In this work, we introduce a novel evaluation paradigm for Large Language
Models, one that challenges them to engage in meta-reasoning. This approach
addresses critical shortcomings in existing math problem-solving benchmarks,
traditionally used to evaluate the cognitive capabilities of agents. Our
paradigm shifts the focus from result-oriented assessments, which often
overlook the reasoning process, to a more holistic evaluation that effectively
differentiates the cognitive capabilities among models.
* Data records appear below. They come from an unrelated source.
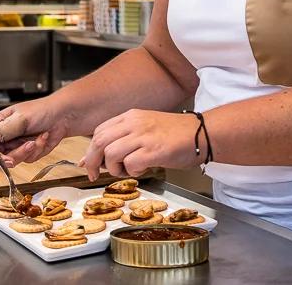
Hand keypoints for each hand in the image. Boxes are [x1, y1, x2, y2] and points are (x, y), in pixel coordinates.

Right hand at [0, 98, 71, 166]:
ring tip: (35, 141)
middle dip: (5, 158)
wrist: (64, 116)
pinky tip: (43, 138)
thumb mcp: (21, 118)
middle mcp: (5, 136)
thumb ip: (3, 130)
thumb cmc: (42, 110)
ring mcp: (16, 145)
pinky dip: (37, 150)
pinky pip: (27, 159)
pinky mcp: (28, 152)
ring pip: (11, 160)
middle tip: (11, 159)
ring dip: (24, 152)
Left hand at [81, 110, 200, 179]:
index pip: (99, 131)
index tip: (88, 163)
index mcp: (131, 116)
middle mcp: (134, 123)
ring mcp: (144, 136)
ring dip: (114, 168)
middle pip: (99, 141)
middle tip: (95, 174)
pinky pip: (130, 164)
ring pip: (111, 153)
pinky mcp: (154, 150)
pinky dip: (132, 172)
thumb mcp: (146, 129)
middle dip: (92, 161)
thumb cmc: (176, 135)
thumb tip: (101, 158)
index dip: (90, 150)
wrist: (202, 133)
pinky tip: (143, 169)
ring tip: (127, 170)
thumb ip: (125, 139)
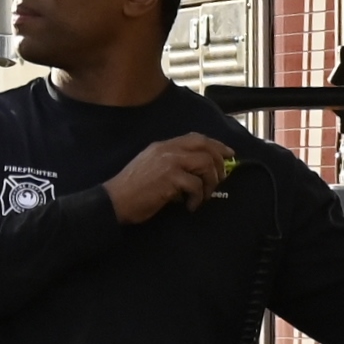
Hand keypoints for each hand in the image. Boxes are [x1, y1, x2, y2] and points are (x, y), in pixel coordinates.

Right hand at [105, 135, 234, 224]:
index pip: (196, 138)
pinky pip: (196, 185)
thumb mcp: (151, 166)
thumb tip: (196, 172)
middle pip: (205, 146)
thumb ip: (171, 163)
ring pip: (205, 164)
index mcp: (164, 145)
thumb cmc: (132, 189)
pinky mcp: (170, 178)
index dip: (216, 145)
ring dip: (210, 182)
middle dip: (219, 161)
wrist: (114, 200)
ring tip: (203, 196)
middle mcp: (168, 149)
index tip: (229, 154)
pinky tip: (190, 206)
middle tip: (222, 178)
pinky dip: (198, 198)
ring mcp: (170, 162)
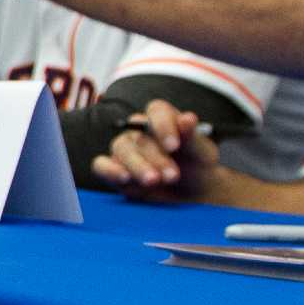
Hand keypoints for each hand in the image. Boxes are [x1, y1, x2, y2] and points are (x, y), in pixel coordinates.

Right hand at [90, 99, 221, 201]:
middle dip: (156, 157)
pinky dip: (110, 170)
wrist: (191, 193)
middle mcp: (140, 130)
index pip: (157, 111)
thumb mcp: (202, 153)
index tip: (174, 146)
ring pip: (121, 148)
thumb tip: (187, 119)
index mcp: (163, 118)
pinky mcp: (113, 168)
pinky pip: (101, 164)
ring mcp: (125, 149)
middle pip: (139, 135)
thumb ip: (193, 137)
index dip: (163, 126)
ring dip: (137, 166)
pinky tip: (124, 178)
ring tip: (153, 182)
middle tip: (172, 176)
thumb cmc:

For example, in our
benchmark, GPT-4 demonstrates a performance ten times more accurate than
GPT3-5. The significance of this new paradigm lies in its ability to reveal
potential cognitive deficiencies in LLMs that current benchmarks, such as
GSM8K, fail to uncover due to their saturation and lack of effective
differentiation among varying reasoning abilities. Our comprehensive analysis
includes several state-of-the-art math models from both open-source and
closed-source communities, uncovering fundamental deficiencies in their
training and evaluation approaches. This paper not only advocates for a
paradigm shift in the assessment of LLMs but also contributes to the ongoing
discourse on the trajectory towards Artificial General Intelligence (AGI). By
promoting the adoption of meta-reasoning evaluation methods similar to ours, we
aim to facilitate a more accurate assessment of the true cognitive abilities of
LLMs.

我们引入了一种新颖的评估范式来评估大型语言模型，这种范式挑战了它们进行元推理。该方法解决了现有的数学问题解决基准测试中存在的关键缺陷，传统上用于评估代理的认知能力。我们的范式将重点从以结果为导向的评估转向更综合的评估，能够有效区分模型之间的认知能力。例如，在我们的基准测试中，GPT-4 的性能比 GPT3-5 准确率高十倍。这种新范式的重要性在于它能够揭示当前基准测试（如 GSM8K）未能发现的语言模型的潜在认知缺陷，这是由于它们的饱和度和在不同推理能力之间缺乏有效区分。我们的综合分析包括来自开源和闭源社区的几个最先进的数学模型，揭示了它们的训练和评估方法的根本缺陷。本文不仅主张在评估 LLMs 时进行范式转变，而且对于关于人工通用智能（AGI）的持续讨论也作出了贡献。通过推广类似于我们的元推理评估方法的采用，我们旨在促进对 LLM 真正认知能力的更准确评估。